Armi e aiuti umanitari Usa a Kobane. Nella notte tra domenica 19 e lunedì 20, i cargo americani hanno sganciato armi, munizioni e materiale medico alle autorità di Kobane, e le milizie curde hanno ringraziato l’America. L’intervento, che ha impiegato 3 aerei e 27 lanci, è stato deciso dagli Usa in accordo con le autorità curde e avrebbe fatto irritare la Turchia per il rischio di un ulteriore rafforzamento del PKK (Partito curdo dei lavoratori). A spiegare le ragioni dell’azione americana è il segretario di stato Usa John Kerry, che dice: «Sarebbe irresponsabile non aiutare i curdi».

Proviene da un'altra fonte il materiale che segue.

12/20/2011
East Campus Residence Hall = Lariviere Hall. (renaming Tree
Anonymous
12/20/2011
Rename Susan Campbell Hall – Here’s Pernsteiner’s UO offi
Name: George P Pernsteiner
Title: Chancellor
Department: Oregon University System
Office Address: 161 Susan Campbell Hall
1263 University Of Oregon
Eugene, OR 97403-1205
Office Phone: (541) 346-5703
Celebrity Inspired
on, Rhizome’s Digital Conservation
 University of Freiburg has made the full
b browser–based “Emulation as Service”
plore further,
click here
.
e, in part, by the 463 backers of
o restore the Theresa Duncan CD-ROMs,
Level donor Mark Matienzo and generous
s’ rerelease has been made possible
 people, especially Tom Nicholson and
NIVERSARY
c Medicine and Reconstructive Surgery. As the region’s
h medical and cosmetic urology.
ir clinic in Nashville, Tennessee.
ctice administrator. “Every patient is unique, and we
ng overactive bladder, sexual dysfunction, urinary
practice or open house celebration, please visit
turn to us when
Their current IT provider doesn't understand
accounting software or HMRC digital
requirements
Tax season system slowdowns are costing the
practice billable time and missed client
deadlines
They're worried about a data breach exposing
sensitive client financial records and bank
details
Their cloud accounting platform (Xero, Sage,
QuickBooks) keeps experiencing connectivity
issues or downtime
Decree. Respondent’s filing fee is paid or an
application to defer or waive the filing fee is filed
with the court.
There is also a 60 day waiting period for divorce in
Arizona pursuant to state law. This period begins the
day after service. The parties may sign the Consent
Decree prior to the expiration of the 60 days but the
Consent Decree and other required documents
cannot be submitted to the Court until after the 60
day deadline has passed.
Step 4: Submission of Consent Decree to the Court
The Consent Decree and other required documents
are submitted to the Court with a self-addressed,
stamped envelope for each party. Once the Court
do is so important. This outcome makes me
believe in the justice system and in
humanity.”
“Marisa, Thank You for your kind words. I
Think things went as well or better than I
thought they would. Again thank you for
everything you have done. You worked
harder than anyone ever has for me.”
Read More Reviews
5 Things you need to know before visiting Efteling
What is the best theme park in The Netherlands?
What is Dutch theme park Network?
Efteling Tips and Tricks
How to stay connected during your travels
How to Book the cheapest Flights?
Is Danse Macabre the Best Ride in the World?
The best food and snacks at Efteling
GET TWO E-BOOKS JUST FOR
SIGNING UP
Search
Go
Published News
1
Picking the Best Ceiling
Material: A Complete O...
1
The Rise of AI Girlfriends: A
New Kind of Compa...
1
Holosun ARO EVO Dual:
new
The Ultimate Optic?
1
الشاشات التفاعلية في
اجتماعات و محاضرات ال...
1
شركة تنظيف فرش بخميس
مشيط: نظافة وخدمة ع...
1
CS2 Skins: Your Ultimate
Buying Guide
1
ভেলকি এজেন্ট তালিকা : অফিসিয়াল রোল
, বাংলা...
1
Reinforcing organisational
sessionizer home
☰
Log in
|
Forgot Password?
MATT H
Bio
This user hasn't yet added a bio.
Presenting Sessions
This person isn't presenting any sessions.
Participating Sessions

Un intervento, quello americano, condotto di pari passo con i raid aerei su Kobane, che hanno costretto a una parziale ritirata i miliziani dell’Isis e a un’affermazione delle forze curde. Le bandiere nere sono sparite dai palazzi e dalle colline, e l’Isis controllerebbe la metà di quello che deteneva la scorsa settimana. Ma la città è tutt’altro che fuori pericolo e potrebbe ancora cadere. I miliziani dell’Isis, per rafforzare le proprie fila, starebbero ricorrendo anche all’arruolamento di bambini di 12 anni in cambio di denaro. Soprattutto però, circolano voci secondo le quali il califfato si appresterebbe a utilizzare l’aviazione: sarebbe in possesso di tre caccia Mig rubati alla Siria ad est di Aleppo e da tempo starebbe addestrando i propri piloti.
Turchia non ammessa al Consiglio di Sicurezza Onu. Intanto, l'Assemblea Generale delle Nazioni Unite ha preferito la Spagna alla Turchia come nuovo membro non permanente del Consiglio di Sicurezza. Un seggio della durata di due anni a partire dal primo gennaio 2015. Una clamorosa sconfitta per la Turchia di Erdogan, come l’ha definita il New York Times, sottolineando come Ankara negli ultimi tempi abbia cercato di «proiettarsi come una potenza regionale in Medio Oriente, evidenziando in particolare il suo ruolo nella guerra contro il gruppo estremista dello Stato islamico». Ma sul voto ha influito «la repressione insufficiente dei combattenti stranieri che hanno viaggiato attraverso la Turchia per unirsi a gruppi estremisti in Siria».